>>83955102https://www.youtube.com/watch?v=TXw-254aIkAA relevant fragment:
,,Being Roman did not mean being subject,
in the sense that one savage tribe will enslave another,
or in the sense that the cynical politicians of recent times watched
with a horrible hopefulness for the evanescence of the Irish.
Both conquerors and conquered were heathen, and both had the
institutions which seem to us to give an inhumanity to heathenism:
the triumph, the slave-market, the lack of all the sensitive nationalism
of modern history.
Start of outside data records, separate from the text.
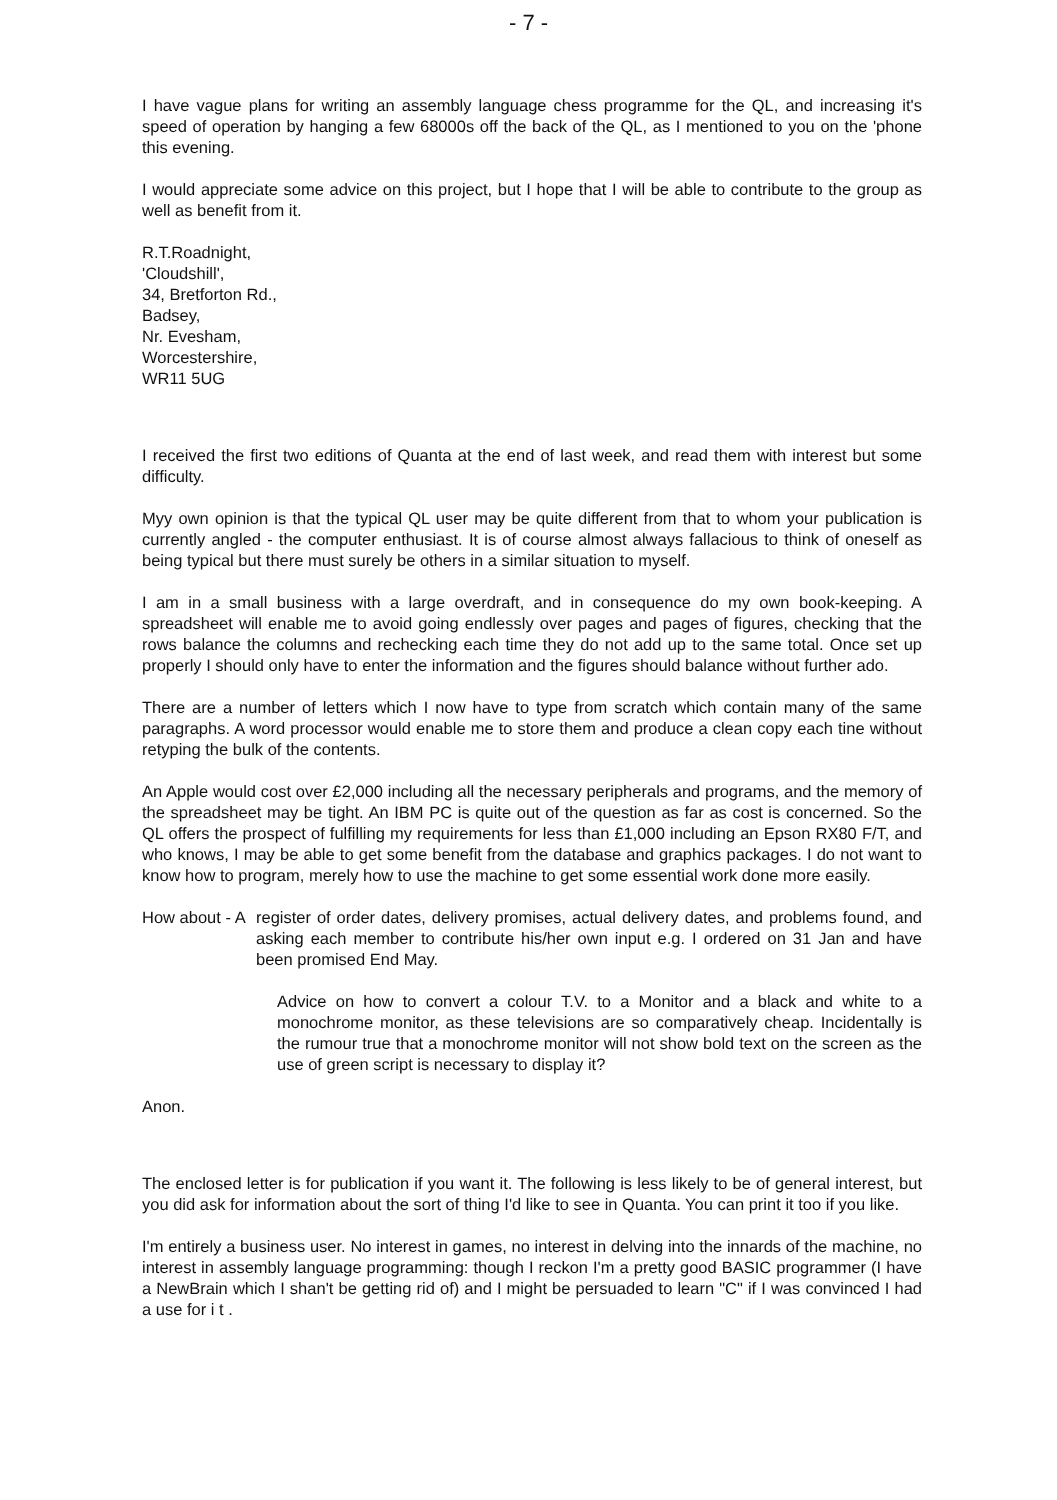- 7 -
I have vague plans for writing an assembly language chess programme for the QL, and increasing it's speed of operation by hanging a few 68000s off the back of the QL, as I mentioned to you on the 'phone this evening.
I would appreciate some advice on this project, but I hope that I will be able to contribute to the group as well as benefit from it.
R.T.Roadnight,
'Cloudshill',
34, Bretforton Rd.,
Badsey,
Nr. Evesham,
Worcestershire,
WR11 5UG
I received the first two editions of Quanta at the end of last week, and read them with interest but some difficulty.
Myy own opinion is that the typical QL user may be quite different from that to whom your publication is currently angled - the computer enthusiast. It is of course almost always fallacious to think of oneself as being typical but there must surely be others in a similar situation to myself.
I am in a small business with a large overdraft, and in consequence do my own book-keeping. A spreadsheet will enable me to avoid going endlessly over pages and pages of figures, checking that the rows balance the columns and rechecking each time they do not add up to the same total. Once set up properly I should only have to enter the information and the figures should balance without further ado.
There are a number of letters which I now have to type from scratch which contain many of the same paragraphs. A word processor would enable me to store them and produce a clean copy each tine without retyping the bulk of the contents.
An Apple would cost over £2,000 including all the necessary peripherals and programs, and the memory of the spreadsheet may be tight. An IBM PC is quite out of the question as far as cost is concerned. So the QL offers the prospect of fulfilling my requirements for less than £1,000 including an Epson RX80 F/T, and who knows, I may be able to get some benefit from the database and graphics packages. I do not want to know how to program, merely how to use the machine to get some essential work done more easily.
How about - A
register of order dates, delivery promises, actual delivery dates, and problems found, and asking each member to contribute his/her own input e.g. I ordered on 31 Jan and have been promised End May.
Advice on how to convert a colour T.V. to a Monitor and a black and white to a monochrome monitor, as these televisions are so comparatively cheap. Incidentally is the rumour true that a monochrome monitor will not show bold text on the screen as the use of green script is necessary to display it?
Anon.
The enclosed letter is for publication if you want it. The following is less likely to be of general interest, but you did ask for information about the sort of thing I'd like to see in Quanta. You can print it too if you like.
I'm entirely a business user. No interest in games, no interest in delving into the innards of the machine, no interest in assembly language programming: though I reckon I'm a pretty good BASIC programmer (I have a NewBrain which I shan't be getting rid of) and I might be persuaded to learn "C" if I was convinced I had a use for i t .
But the Roman Empire did not destroy nations;
if anything, it created them. Britons were not originally
proud of being Britons; but they were proud of being Romans.
The Roman steel was at least as much a magnet as a sword.
In truth it was rather a round mirror of steel, in which every people
came to see itself. For Rome as Rome the very smallness of the civic
origin was a warrant for the largeness of the civic experiment.
Rome itself obviously could not rule the world, any more than Rutland.
I mean it could not rule the other races as the Spartans ruled
the Helots or the Americans ruled the negroes. A machine so huge
had to be human; it had to have a handle that fitted any man's hand.
The Roman Empire necessarily became less Roman as it became
more of an Empire; until not very long after Rome gave conquerors
to Britain, Britain was giving emperors to Rome."